La controverse entourant la finale de la Coupe d’Afrique des Nations (CAN) 2025 ne cesse d’attirer l’attention. Suite à la victoire du Sénégal contre le Maroc (1-0) lors de ce match décisif, la Confédération Africaine de Football (CAF) a pris la décision inattendue de retirer le trophée aux Sénégalais pour le remettre aux Marocains, qui étaient les perdants de cette finale. Cette annonce a été faite par le Jury d’Appel de la CAF deux mois après le match et a provoqué une forte réaction dans le milieu du football africain, mettant l’organisation sous pression. Le président Patrice Motsepe a commenté cette décision lors d’une conférence de presse, mais n’a pas remis en question le processus de la CAF.
La CAF sur l’attente d’une décision du TAS
Motsepe a souligné que la CAF attendait le jugement du Tribunal Arbitral du Sport (TAS), qui a été saisi de cette affaire par le Sénégal. Il a précisé que l’organisation respecterait la décision qui en découlera, quelle qu’elle soit. « La décision finale concernant la finale de la CAN 2025 repose désormais sur le TAS », a-t-il déclaré, en ajoutant qu’il n’y avait rien à ajouter pour l’instant sur ce sujet. Cette situation est particulièrement délicate, car la CAF a annulé le titre remporté par le Sénégal, bien que celui-ci ait gagné légalement la finale. Le Maroc a donc été déclaré nouveau champion, ce qui a suscité des critiques véhémentes de la part de divers acteurs du football africain et des supporters, qui estiment que cette décision n’est ni raisonnable ni juste.

**Travail demandé**
Recopiez mot pour mot le passage de l'extrait sur la finale de la CAN 2025, en partant des mots « La CAF sur l’attente » et en vous arrêtant après « raisonnable ni juste. ». Les lignes présentées ensuite ne sont pas utiles pour ce travail.

**Données fournies**
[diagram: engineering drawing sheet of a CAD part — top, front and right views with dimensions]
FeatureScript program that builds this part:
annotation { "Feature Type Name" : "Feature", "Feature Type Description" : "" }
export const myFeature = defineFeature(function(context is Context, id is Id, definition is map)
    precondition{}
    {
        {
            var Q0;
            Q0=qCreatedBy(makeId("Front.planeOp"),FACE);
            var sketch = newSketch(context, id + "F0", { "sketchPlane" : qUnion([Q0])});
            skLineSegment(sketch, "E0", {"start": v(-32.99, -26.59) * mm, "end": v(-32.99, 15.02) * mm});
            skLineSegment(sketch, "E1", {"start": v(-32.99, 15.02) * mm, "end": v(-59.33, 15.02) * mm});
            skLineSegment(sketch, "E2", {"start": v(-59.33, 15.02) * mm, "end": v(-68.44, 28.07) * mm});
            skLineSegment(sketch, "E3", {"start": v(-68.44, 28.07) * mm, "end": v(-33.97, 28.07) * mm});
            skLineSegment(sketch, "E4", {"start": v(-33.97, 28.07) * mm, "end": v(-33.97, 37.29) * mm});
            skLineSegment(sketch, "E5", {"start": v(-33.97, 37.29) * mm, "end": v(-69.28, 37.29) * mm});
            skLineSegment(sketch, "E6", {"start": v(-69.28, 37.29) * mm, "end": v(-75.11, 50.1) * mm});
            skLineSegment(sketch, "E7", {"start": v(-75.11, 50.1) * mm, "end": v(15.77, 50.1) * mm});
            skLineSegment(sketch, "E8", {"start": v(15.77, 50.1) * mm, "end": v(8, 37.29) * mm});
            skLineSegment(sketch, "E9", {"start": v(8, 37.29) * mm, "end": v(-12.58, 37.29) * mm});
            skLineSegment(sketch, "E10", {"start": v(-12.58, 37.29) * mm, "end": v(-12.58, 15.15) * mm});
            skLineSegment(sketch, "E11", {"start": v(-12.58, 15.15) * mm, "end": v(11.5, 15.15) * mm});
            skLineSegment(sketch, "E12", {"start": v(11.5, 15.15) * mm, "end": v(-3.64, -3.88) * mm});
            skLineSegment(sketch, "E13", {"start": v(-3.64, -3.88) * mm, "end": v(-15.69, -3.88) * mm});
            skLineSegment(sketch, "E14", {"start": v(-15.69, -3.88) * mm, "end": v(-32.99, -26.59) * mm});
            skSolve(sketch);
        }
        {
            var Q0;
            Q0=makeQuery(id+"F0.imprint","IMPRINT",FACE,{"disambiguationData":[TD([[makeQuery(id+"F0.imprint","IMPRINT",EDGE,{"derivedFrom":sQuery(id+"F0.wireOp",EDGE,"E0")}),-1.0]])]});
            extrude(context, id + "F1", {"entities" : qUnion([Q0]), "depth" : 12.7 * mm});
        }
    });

**Réponse attendue**
La CAF sur l’attente d’une décision du TAS
Motsepe a souligné que la CAF attendait le jugement du Tribunal Arbitral du Sport (TAS), qui a été saisi de cette affaire par le Sénégal. Il a précisé que l’organisation respecterait la décision qui en découlera, quelle qu’elle soit. « La décision finale concernant la finale de la CAN 2025 repose désormais sur le TAS », a-t-il déclaré, en ajoutant qu’il n’y avait rien à ajouter pour l’instant sur ce sujet. Cette situation est particulièrement délicate, car la CAF a annulé le titre remporté par le Sénégal, bien que celui-ci ait gagné légalement la finale. Le Maroc a donc été déclaré nouveau champion, ce qui a suscité des critiques véhémentes de la part de divers acteurs du football africain et des supporters, qui estiment que cette décision n’est ni raisonnable ni juste.